Possible Bug Related with Ember View



The view is in the context of the controller it is called…but it is not observing any property change in the controller.

http://jsbin.com/qazezi/1/edit I have made this jsbin to test it. Seems that unless you call a property of controller in the init function, the observers doesnt work.


Not a bug…it was a change with Ember (not sure which version, but I think it was pre 1.0.0) that changed the behavior so that observers did not trigger on init.

What you can do instead is this:

App.MyviewView = Ember.View.extend({
  func: function(){
      alert('name changed');


What you are telling will fire the func function when the page loads as the view gets initialised.

I want the function to fire every time i change a property in the controller.Thats why i have created an input box binded to name property of the controller.

One way of achieving it is to access any of the controller property in the init function of the view.I am doing it by using this.get(‘controller.name’).Ideally this shoulnt be required as view are in the context of the controller and they should be able to observe its property change.


My apologies. I misunderstood…now I’m seeing what you mean.

Another workaround could be something like this:

App.MyviewView = Ember.View.extend({
  nameBinding: 'controller.name',
  testObserver: function(){
     alert('name changed');

I guess, though, you could be right that this is a bug as this didn’t really work in the way I would have expected it to…though, I’m not really sure this is something that should be happening in a view class anyway.

What is it that you’re trying to do by observing controller properties in the view?


I am making a visualisation app using d3js.In the controller i query the backend to get the data and set a property when recieved.Then i want the view to fire by oserving the change in the property and use it to generate the required graph. http://bl.ocks.org/mbostock/4063530

Proposal: Component + Sub-Components

Ahh…yea, I think that this might be much better suited to be a component rather than a view where you’ll explicitly pass in the data rather than binding to it.

There’s actually a few open source projects for integrating D3 and Ember (like this one). I haven’t used any…I’ve created some of my own in the past that needed a bit more flexibility…but these look like a great starting place.


Component are great …but what i want is when a user clicks on any of the child bubbles in the graph …i want it to become the main graph(.ie dril-down kind of effect).

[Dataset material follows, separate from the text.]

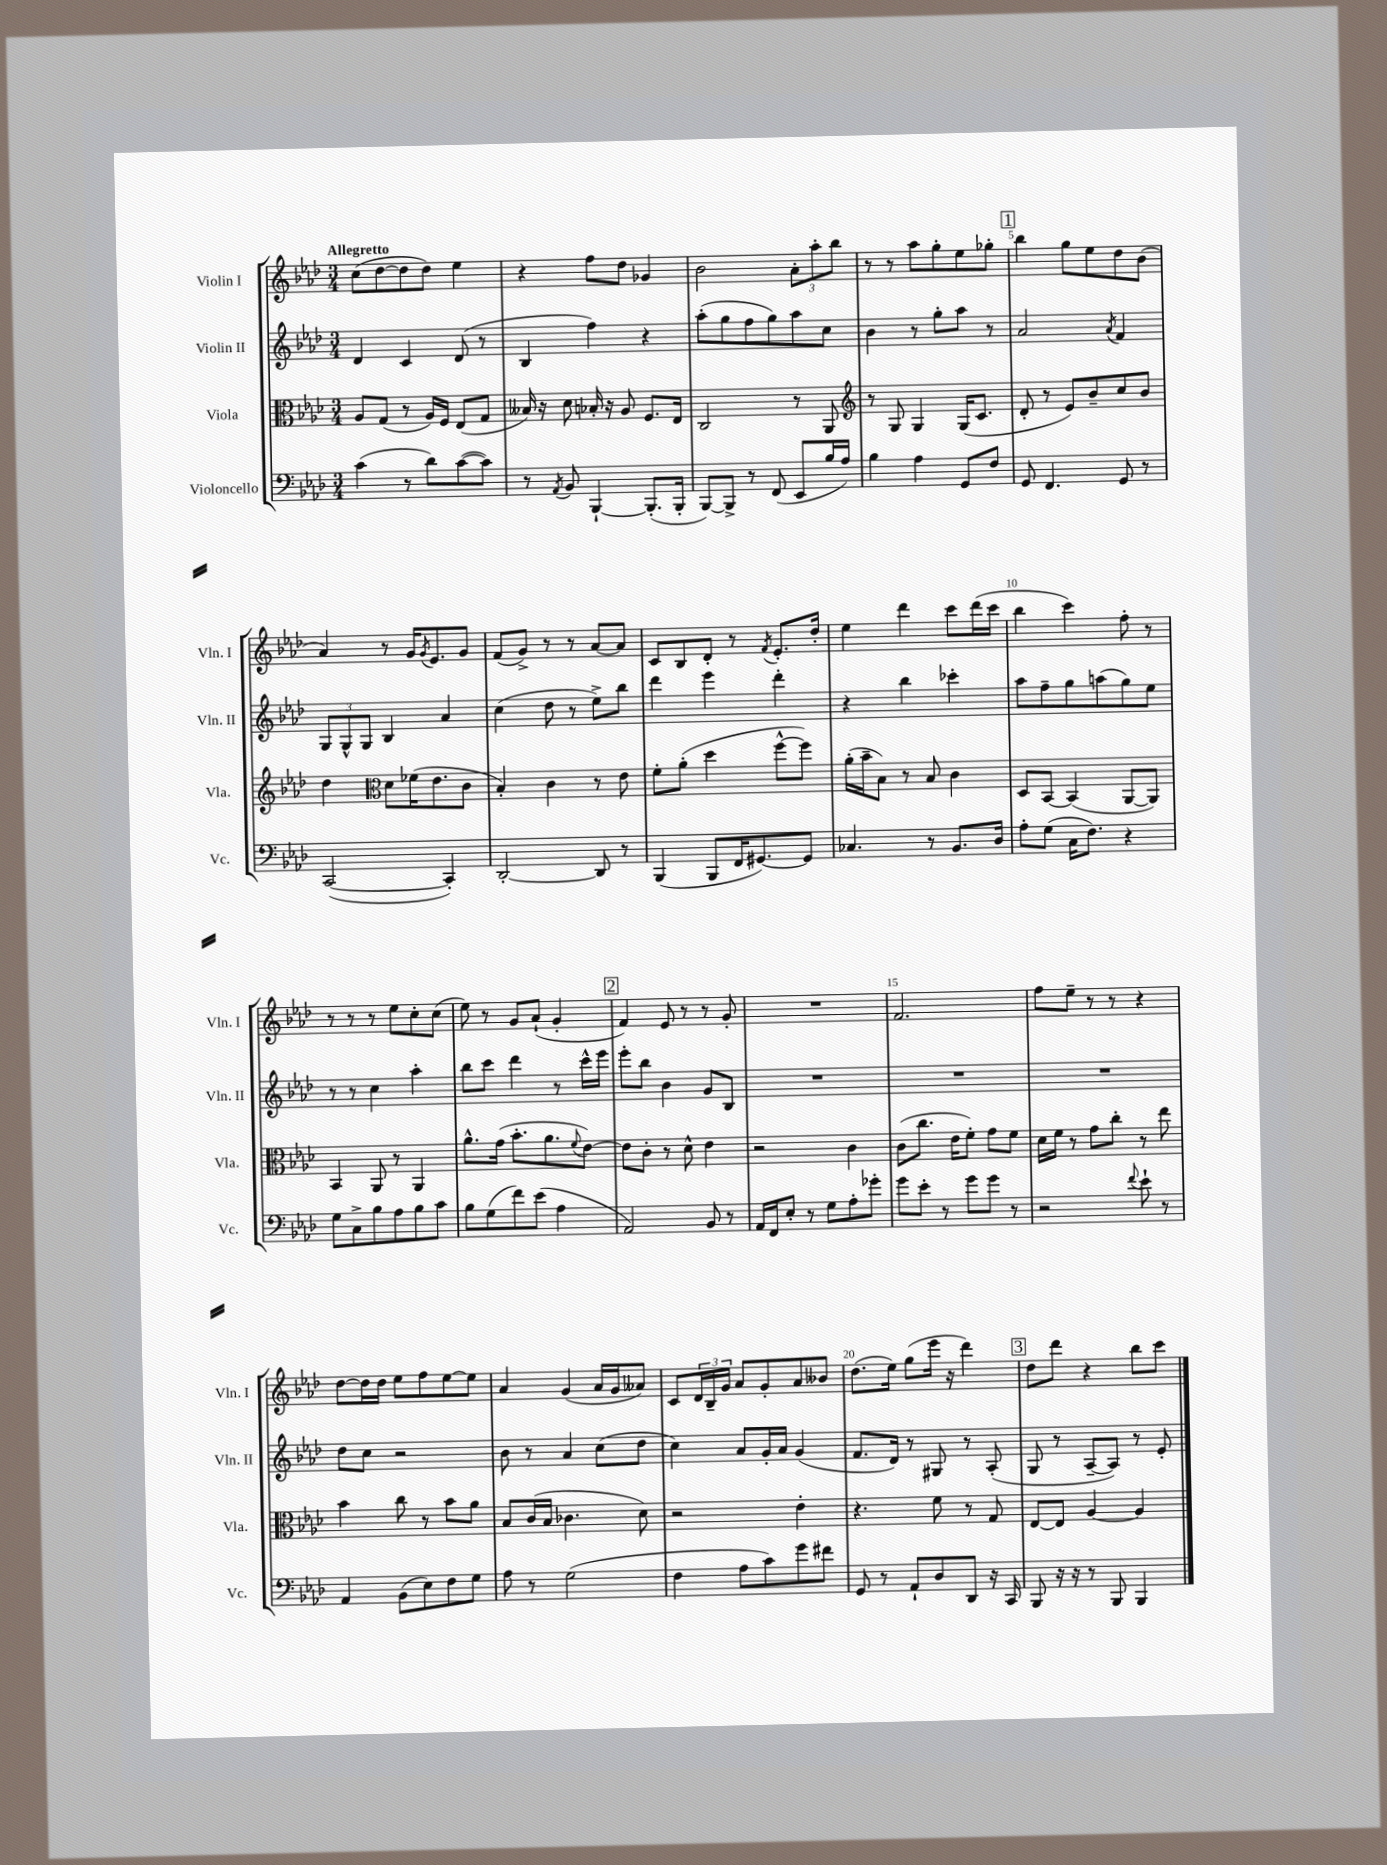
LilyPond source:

My deisgn is to create a container view and initialse it with a child view.When the user clicks on any of the child bubbles,i will set the property on the controller which in turn will fire the observer function and append another child view(drill-down) like a tab with a close button(like we have in the browser).Using views allow me creating and destroying the graphs easily.

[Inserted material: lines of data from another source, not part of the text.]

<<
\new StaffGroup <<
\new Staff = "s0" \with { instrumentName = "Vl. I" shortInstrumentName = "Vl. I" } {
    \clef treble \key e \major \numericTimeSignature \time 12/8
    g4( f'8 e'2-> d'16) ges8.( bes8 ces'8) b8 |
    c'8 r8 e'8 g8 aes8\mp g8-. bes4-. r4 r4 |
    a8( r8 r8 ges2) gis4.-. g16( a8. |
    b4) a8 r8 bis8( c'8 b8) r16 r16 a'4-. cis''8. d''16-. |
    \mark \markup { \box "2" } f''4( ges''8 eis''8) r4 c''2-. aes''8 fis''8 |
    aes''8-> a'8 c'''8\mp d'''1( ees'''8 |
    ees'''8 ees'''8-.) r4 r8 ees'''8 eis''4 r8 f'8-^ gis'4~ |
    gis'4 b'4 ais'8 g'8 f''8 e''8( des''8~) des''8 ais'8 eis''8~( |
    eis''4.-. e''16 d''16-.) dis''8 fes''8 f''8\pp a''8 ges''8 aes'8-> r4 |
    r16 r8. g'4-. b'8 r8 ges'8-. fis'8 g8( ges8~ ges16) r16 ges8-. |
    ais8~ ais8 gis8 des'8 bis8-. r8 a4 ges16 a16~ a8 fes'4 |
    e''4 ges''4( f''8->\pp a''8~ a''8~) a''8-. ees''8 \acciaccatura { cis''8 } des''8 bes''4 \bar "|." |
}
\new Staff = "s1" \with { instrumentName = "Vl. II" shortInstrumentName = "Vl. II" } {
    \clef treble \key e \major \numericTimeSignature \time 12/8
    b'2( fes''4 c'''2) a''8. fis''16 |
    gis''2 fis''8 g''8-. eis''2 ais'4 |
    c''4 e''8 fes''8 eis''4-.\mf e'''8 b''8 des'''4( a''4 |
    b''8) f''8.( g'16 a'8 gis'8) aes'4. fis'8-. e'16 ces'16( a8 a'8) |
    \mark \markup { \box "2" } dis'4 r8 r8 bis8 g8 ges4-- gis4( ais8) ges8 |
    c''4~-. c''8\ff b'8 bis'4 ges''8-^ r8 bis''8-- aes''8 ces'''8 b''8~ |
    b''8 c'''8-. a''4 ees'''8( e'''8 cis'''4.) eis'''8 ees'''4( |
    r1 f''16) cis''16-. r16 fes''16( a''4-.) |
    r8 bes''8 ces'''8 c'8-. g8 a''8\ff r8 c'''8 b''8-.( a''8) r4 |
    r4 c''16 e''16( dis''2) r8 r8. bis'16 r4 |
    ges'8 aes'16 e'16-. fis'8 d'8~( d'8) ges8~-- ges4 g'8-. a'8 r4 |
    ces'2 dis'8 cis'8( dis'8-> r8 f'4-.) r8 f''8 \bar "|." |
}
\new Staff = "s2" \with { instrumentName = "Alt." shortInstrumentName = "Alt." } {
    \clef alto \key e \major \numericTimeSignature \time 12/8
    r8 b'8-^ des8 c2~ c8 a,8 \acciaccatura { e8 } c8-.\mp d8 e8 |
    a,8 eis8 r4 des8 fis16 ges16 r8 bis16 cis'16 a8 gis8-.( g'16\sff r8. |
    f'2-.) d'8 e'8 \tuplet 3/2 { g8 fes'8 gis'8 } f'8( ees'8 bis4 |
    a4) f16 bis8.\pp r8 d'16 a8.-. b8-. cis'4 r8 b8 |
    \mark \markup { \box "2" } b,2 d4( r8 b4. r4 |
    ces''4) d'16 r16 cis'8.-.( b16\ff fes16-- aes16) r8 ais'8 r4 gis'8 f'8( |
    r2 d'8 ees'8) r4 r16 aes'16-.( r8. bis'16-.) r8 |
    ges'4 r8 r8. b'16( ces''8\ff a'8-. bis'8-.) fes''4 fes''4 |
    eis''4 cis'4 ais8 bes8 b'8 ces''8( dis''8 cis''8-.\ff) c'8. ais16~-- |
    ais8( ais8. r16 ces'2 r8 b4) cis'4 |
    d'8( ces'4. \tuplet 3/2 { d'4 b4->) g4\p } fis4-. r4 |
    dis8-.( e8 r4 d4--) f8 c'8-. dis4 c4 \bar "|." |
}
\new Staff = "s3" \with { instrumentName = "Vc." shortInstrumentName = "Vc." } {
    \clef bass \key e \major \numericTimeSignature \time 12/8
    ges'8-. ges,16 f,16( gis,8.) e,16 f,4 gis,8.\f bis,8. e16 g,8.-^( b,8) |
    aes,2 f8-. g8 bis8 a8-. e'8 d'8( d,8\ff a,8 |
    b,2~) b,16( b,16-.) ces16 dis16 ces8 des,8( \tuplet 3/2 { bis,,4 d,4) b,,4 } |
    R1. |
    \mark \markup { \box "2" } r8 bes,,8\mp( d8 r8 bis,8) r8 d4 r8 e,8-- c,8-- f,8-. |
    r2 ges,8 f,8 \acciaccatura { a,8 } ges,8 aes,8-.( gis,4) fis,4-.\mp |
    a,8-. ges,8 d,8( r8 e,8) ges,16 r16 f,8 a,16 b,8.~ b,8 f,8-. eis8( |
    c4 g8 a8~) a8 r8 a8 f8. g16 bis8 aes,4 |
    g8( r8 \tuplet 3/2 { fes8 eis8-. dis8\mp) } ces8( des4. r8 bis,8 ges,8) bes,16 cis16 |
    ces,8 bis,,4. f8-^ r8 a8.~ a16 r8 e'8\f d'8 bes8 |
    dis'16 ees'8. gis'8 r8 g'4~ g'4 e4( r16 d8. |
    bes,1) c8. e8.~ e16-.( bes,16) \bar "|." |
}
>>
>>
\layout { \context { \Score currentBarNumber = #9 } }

Ahh interesting…you bring up a good question about the limitation of components. I have a couple of thoughts…

Is this a D3 Concern?

What you’re describing wanting to do is something that D3 already does very well. What if you let D3 handle the internals of the chart? Then, when a click action occurs, your component could send the action to the controller, update the data, the component updates with the new data, etc. D3 would handle the creation and destruction of the child nodes and you would not need to handle any view hierarchy with Ember.

Should there be a ComponentContainer Class?

I was looking into EmberUI and I found that they were doing some interesting things for pop-over type components. It looks like they want components to programmatically append and remove sub-components…and since you can’t really do that, they have a nifty workaround where they manually append a new component to the <body> and position it.

The advantage here is that those sub-components do not need to be rendered initially…but should be rendered when the user wants to interact with it. The disadvantage with the current implementation is that there’s a bit of hackery by using the container directly and not a clear way of handling bubbling actions.

Anyway…my thoughts. Any thoughts of your own?



finally figured it out http://jsbin.com/loxuki/15/edit

Seems that you have to manually add the observer function in the view.About using component i am still not sure because there is very little you can do with components.They are just like widgets which you can configure.

What if i want to merge two bubbles on the graph into one(they are similar)? Using Components wont be possible.


Actually, there’s a pretty clear reason why this is happening (finally cracked open the source code to take a look).

By default, a view’s controller will inherit it’s parent controller through a calculated property. You can see how that works here. Observers do not trigger on calculated properties until they are accessed for the first time. So, this behavior is not a bug, it is working exactly how it’s supposed to (though in this case, it does seem unintuitive).

Components can be very powerful. I have (and others have) done some pretty sophisticated UIs leveraging components…And, perhaps, rather than thinking about your graph as a single component, you could think about it as a bunch of smaller components that can interact with one another through their parent component…(there’s good talk about doing that here).

But, we still face the problem of not being able to programmatically add or remove child components…that would be a really nice feature. :smile:


@knaman2609 you probably want to use this.createChildView(this, options) instead of view.create(options), for a container view.


@Spencer_Price thanks for the input…will try to implement with the components.